This last post this week on “what is the gospel?” will look at the gospel as God’s work in the world for us vs. the gospel as what God has done for me. The latter I will call hyper-individualism, because that is exactly what it is. It operates, to borrow an image from Donald Miller’s Blue Like Jazz, as if this world is a movie in which God has appointed me as the central actor (or actress). The former examines the work of God as a universal and cosmic thing in which we get to participate (to be sure as persons).
So, if we look at Romans 8:21 we see that it is the “creation itself” that also will be liberated; if we look at Col 1:15-20 we see that all things hang together in Christ and that Christ is to have the supremacy… and then we merely need to grab some images from Isaiah and tie these into Revelation to see that God’s work is designed to restore the cosmos into its perfected and intended order. The center of that concern of God’s work is humans, and that needs perhaps to be emphasized. But, still, the final visions include the cosmos.
So, let’s begin with the divine telos of it all: where everything finds its proper place before God. The gospel is the power of God to restore it all, it is the effective working power of God to restore it all, to make things new.
This is where we have to begin if we want to understand the gospel: we begin at the End. And, then we go right back to the beginning to see that God’s work was to take the swirling tohu va-bohu and turn into pristine order (the “formlessness and void” was ordered). Then we see the Created Order as it ought to be (Gen 1-2), and then the Fall when the tohu va-bohu begins to creep back into the order.
With these two bookends: Telos and Creation/Fall, we see that the gospel is designed to restore the mess made of it all by the Fall.
This is the big picture of the gospel and we are summoned by God to take part in this process.

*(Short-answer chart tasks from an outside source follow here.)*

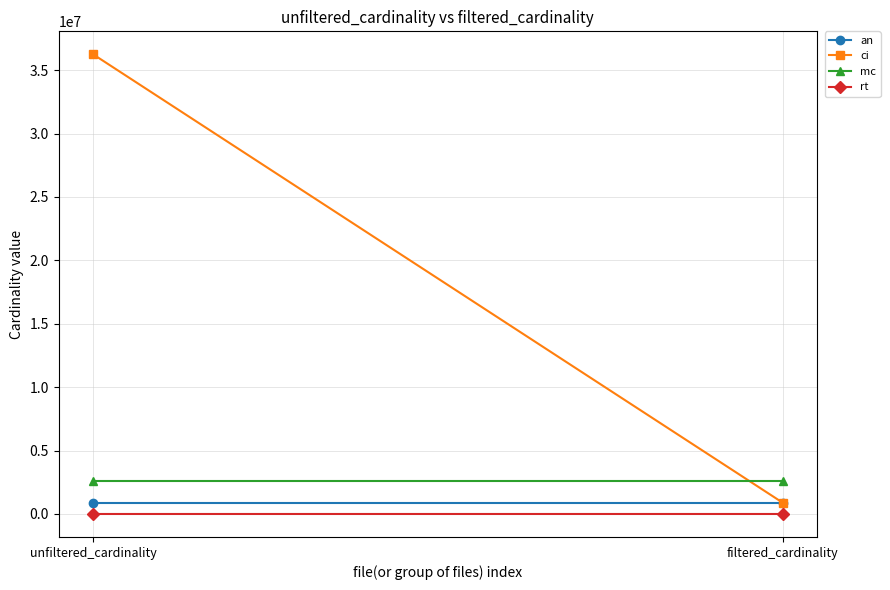

Reading left to right, transcribe all the data shown in this chart.

an: unfiltered_cardinality=901343	filtered_cardinality=901343
ci: unfiltered_cardinality=36244344	filtered_cardinality=897652
mc: unfiltered_cardinality=2609129	filtered_cardinality=2609129
rt: unfiltered_cardinality=12	filtered_cardinality=1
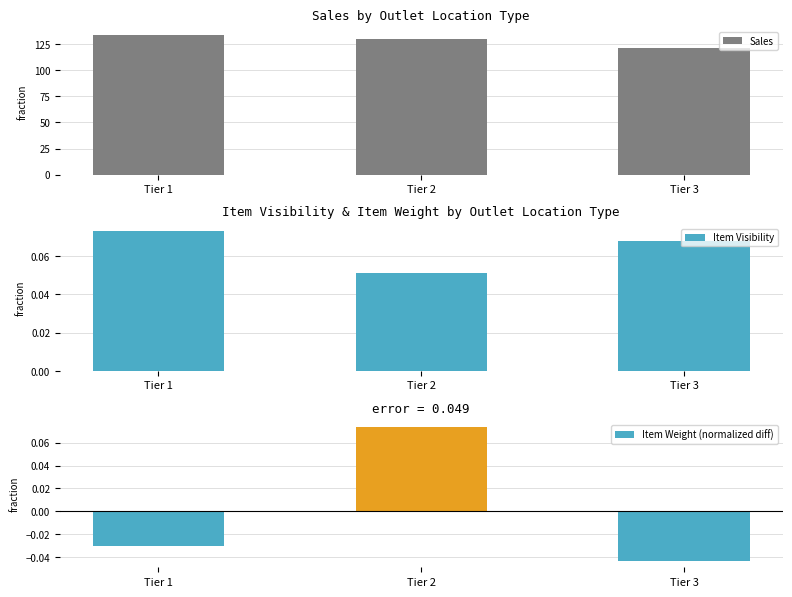

Reading left to right, what are all the values shown in this chart?

Sales: Tier 1=134.0	Tier 2=129.7	Tier 3=120.9
Item Visibility: Tier 1=0.1	Tier 2=0.1	Tier 3=0.1
Item Weight (normalized diff): Tier 1=-0.0	Tier 2=0.1	Tier 3=-0.0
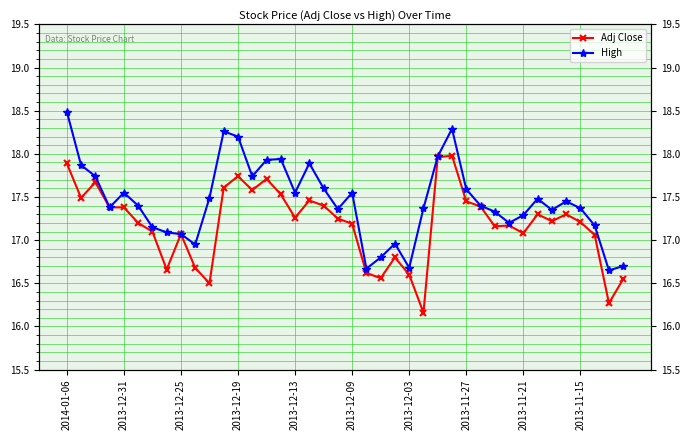

Between 17 and 33, which is larger?

17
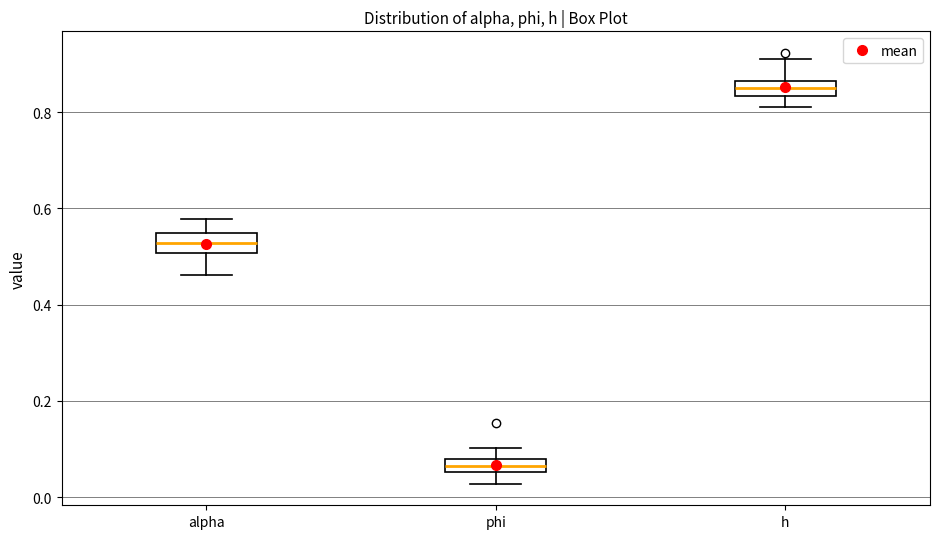

Where is the upper edge of the box for h on the y-axis? The values are not printed on the chart, so give them approximately, as read against the axis.

0.86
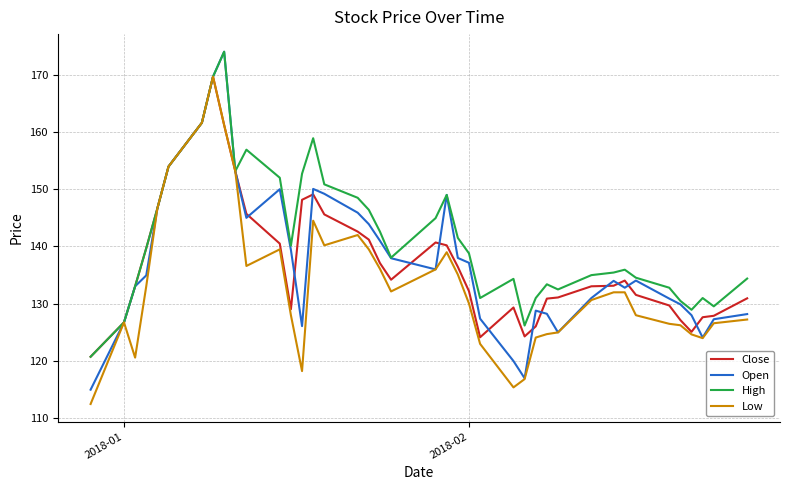

What is the smallest value displayed?

112.5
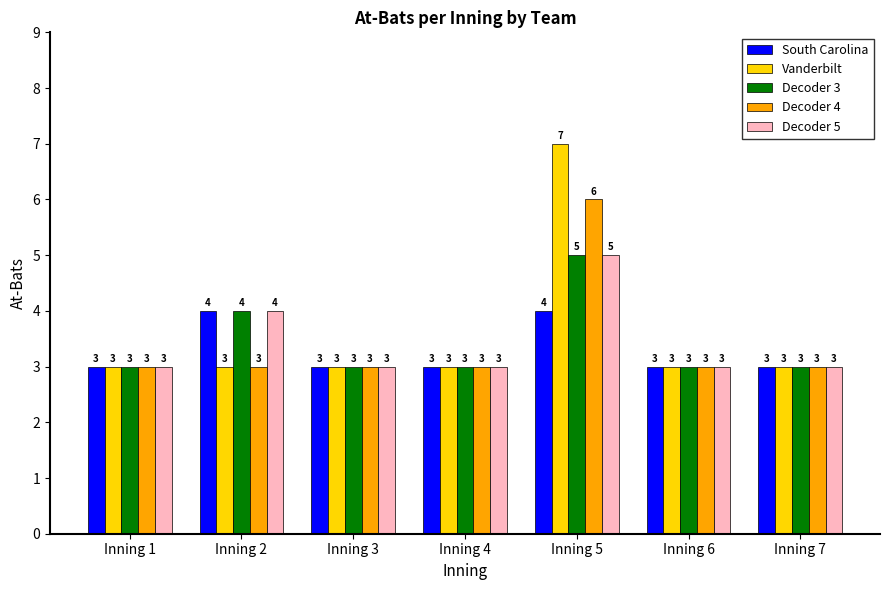

How many Decoder 3 values are between 3 and 4?

6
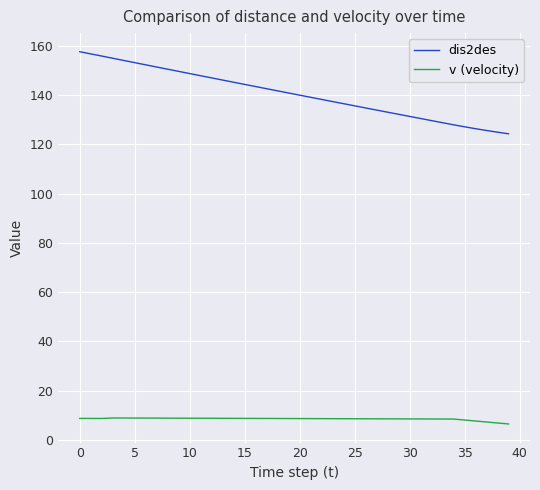

At how many categories does at least one series exceed 42?

40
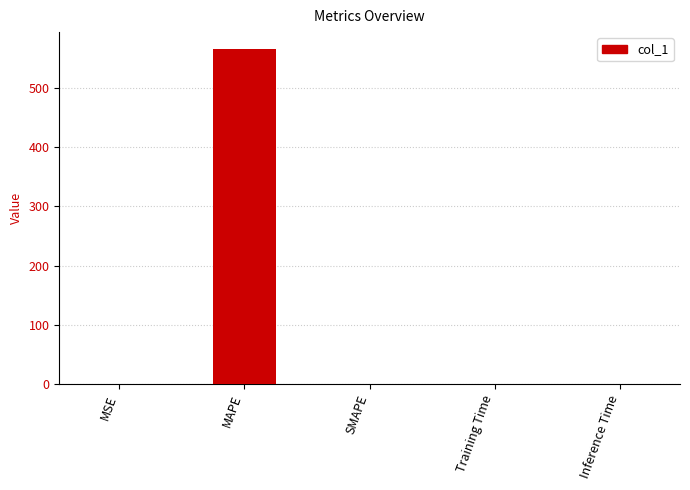

What is the greatest value displayed?

565.5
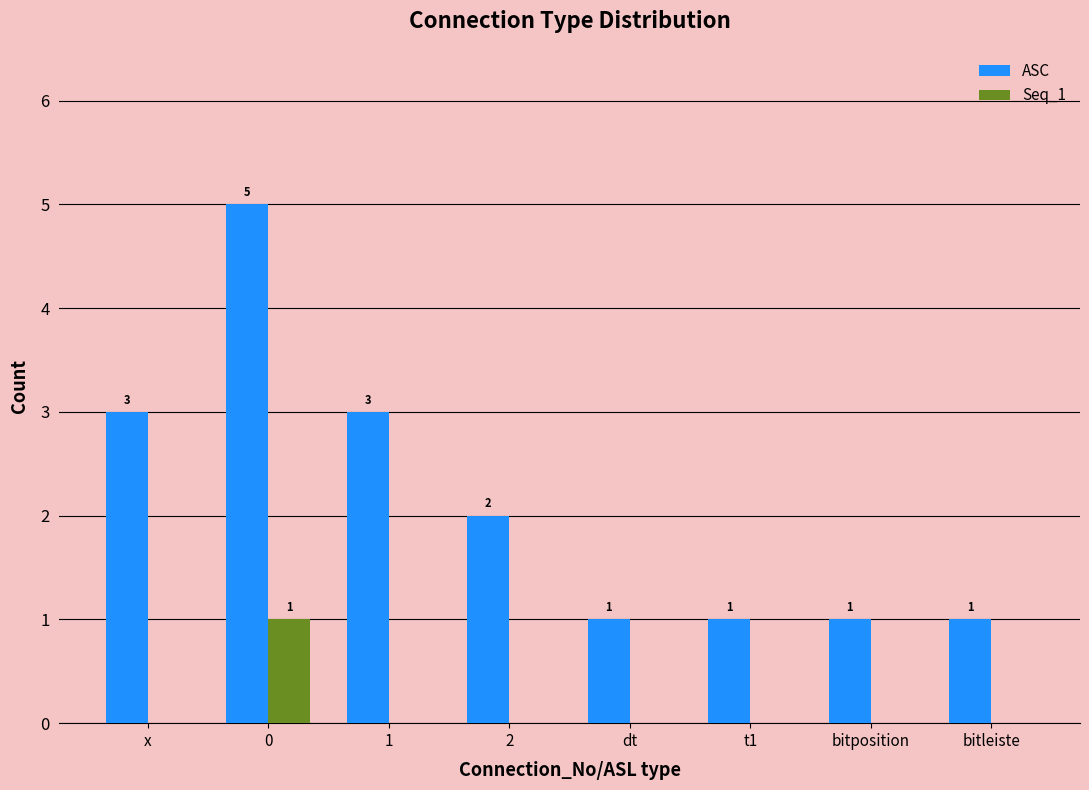

Is the value of ASC at t1 greater than the value of Seq_1 at 1?

Yes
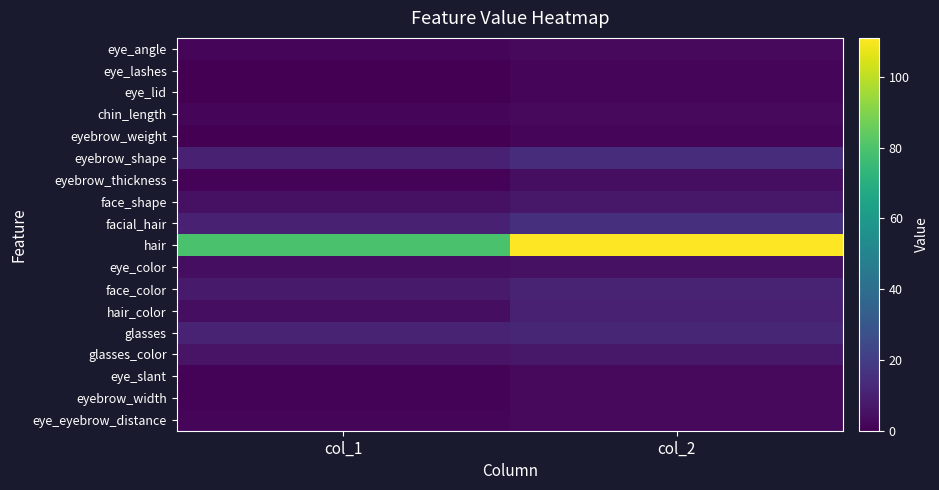

Which series has the largest total across all categories?

hair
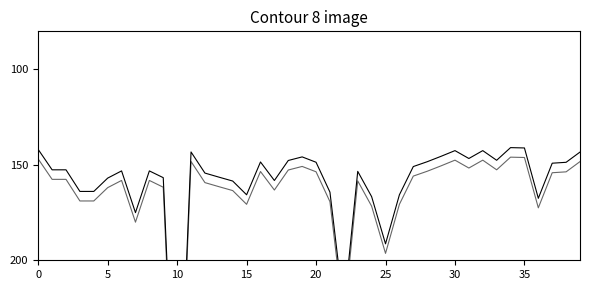

What is the total value across all series at 14?

321.9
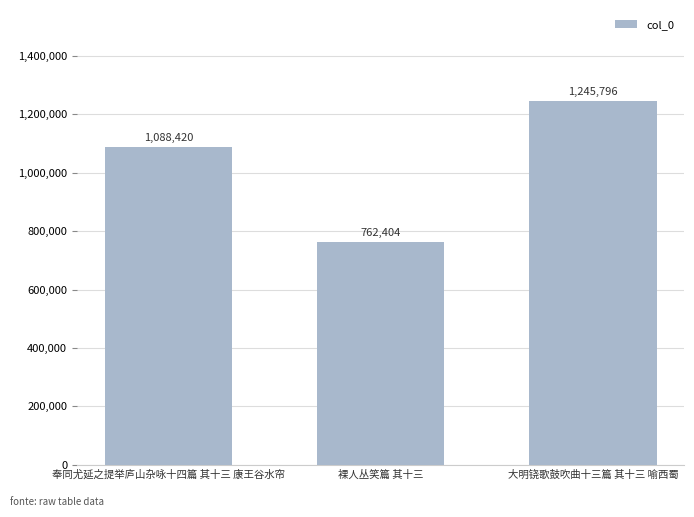

How many data points does each series have?

3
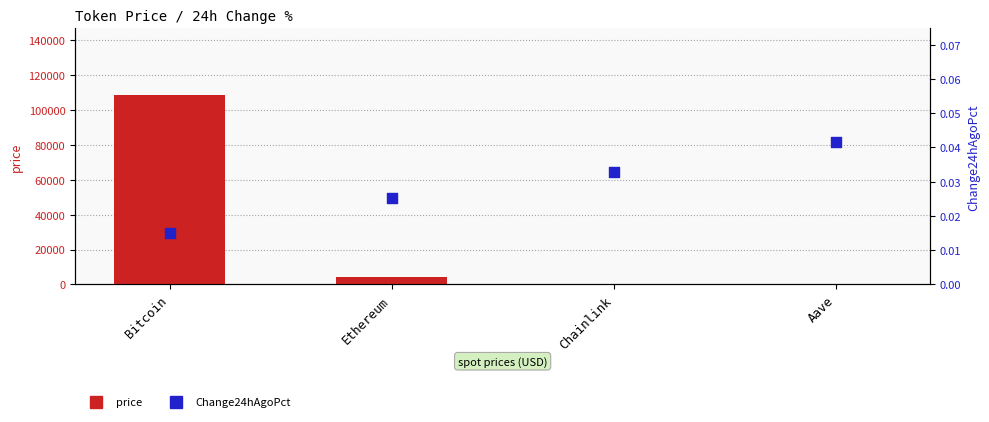

At which category is the sum across all series the highest?

Bitcoin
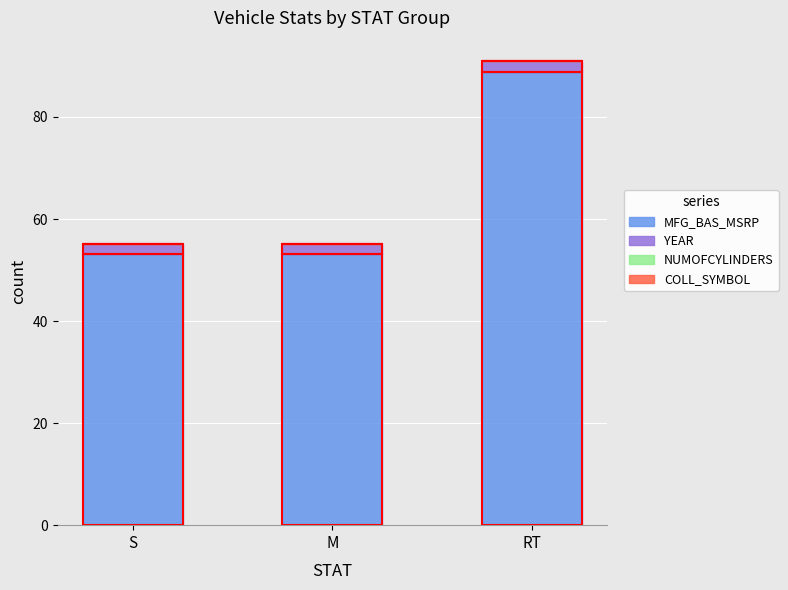

How many data points does each series have?

3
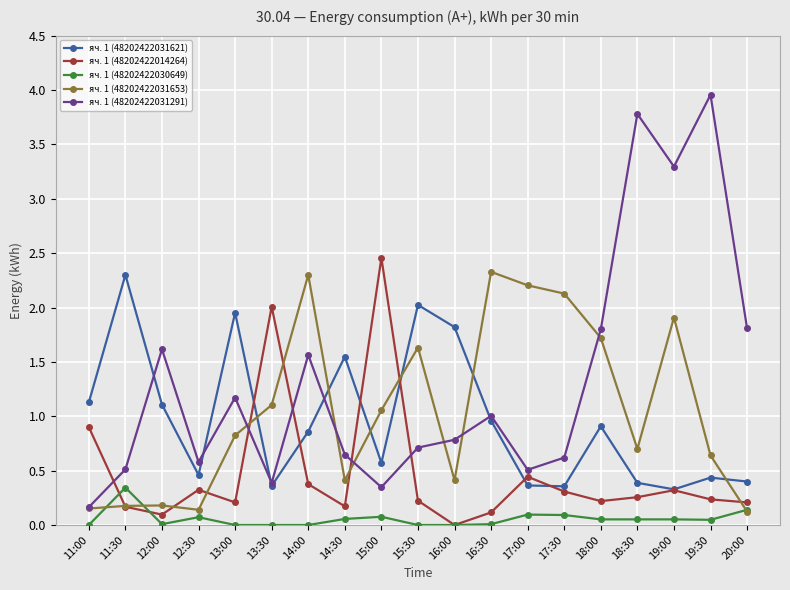

Does the chart display data point markers on the line(s)?

Yes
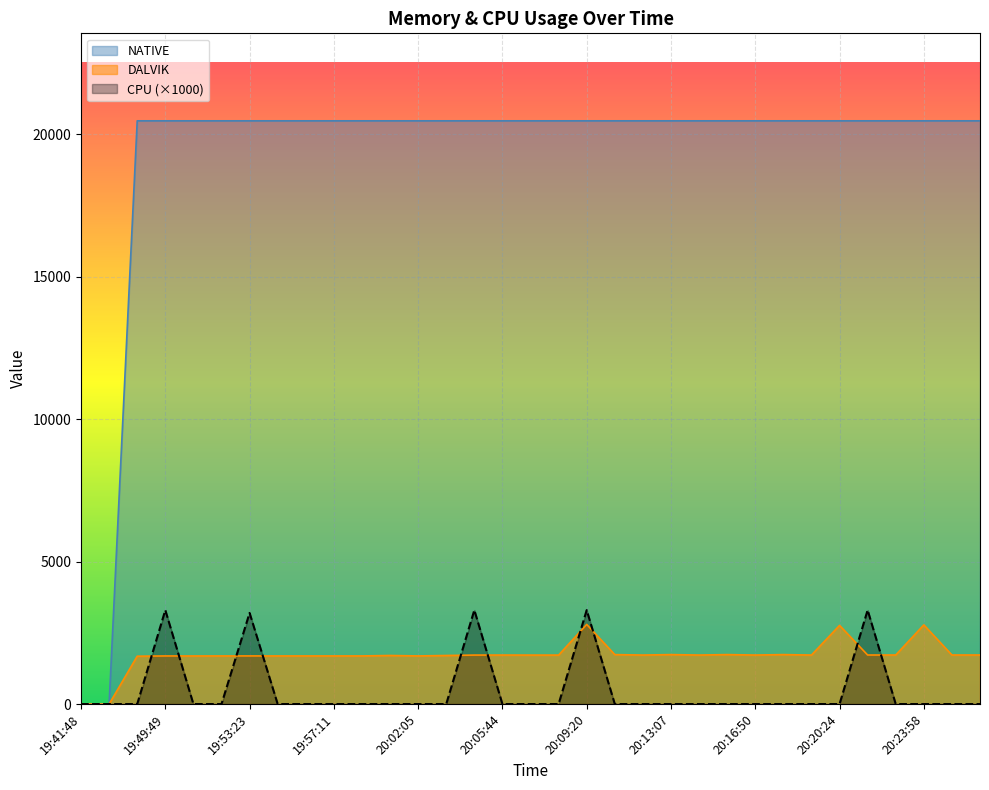

What is the spread (max minus min) of values at 19:54:40?

20480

Hyper-individualism is the most selfish thing we can do with the gospel. To turn what God is doing in this world exclusively into what he is doing for me is to turn God upside down and stand ourselves up in God’s place. The gospel is not about me, but about what God is doing — and the “me” comes in as part of what God is doing. This difference is not a little matter.
The gospel is the staged drama of God’s work and we get to take part; God is the central character and, to quote someone more famous than Donald Miller, “all the world’s God’s stage” (well, I fudged a bit). Hyper-individualism casts God from the Cast and writes in our name at the top.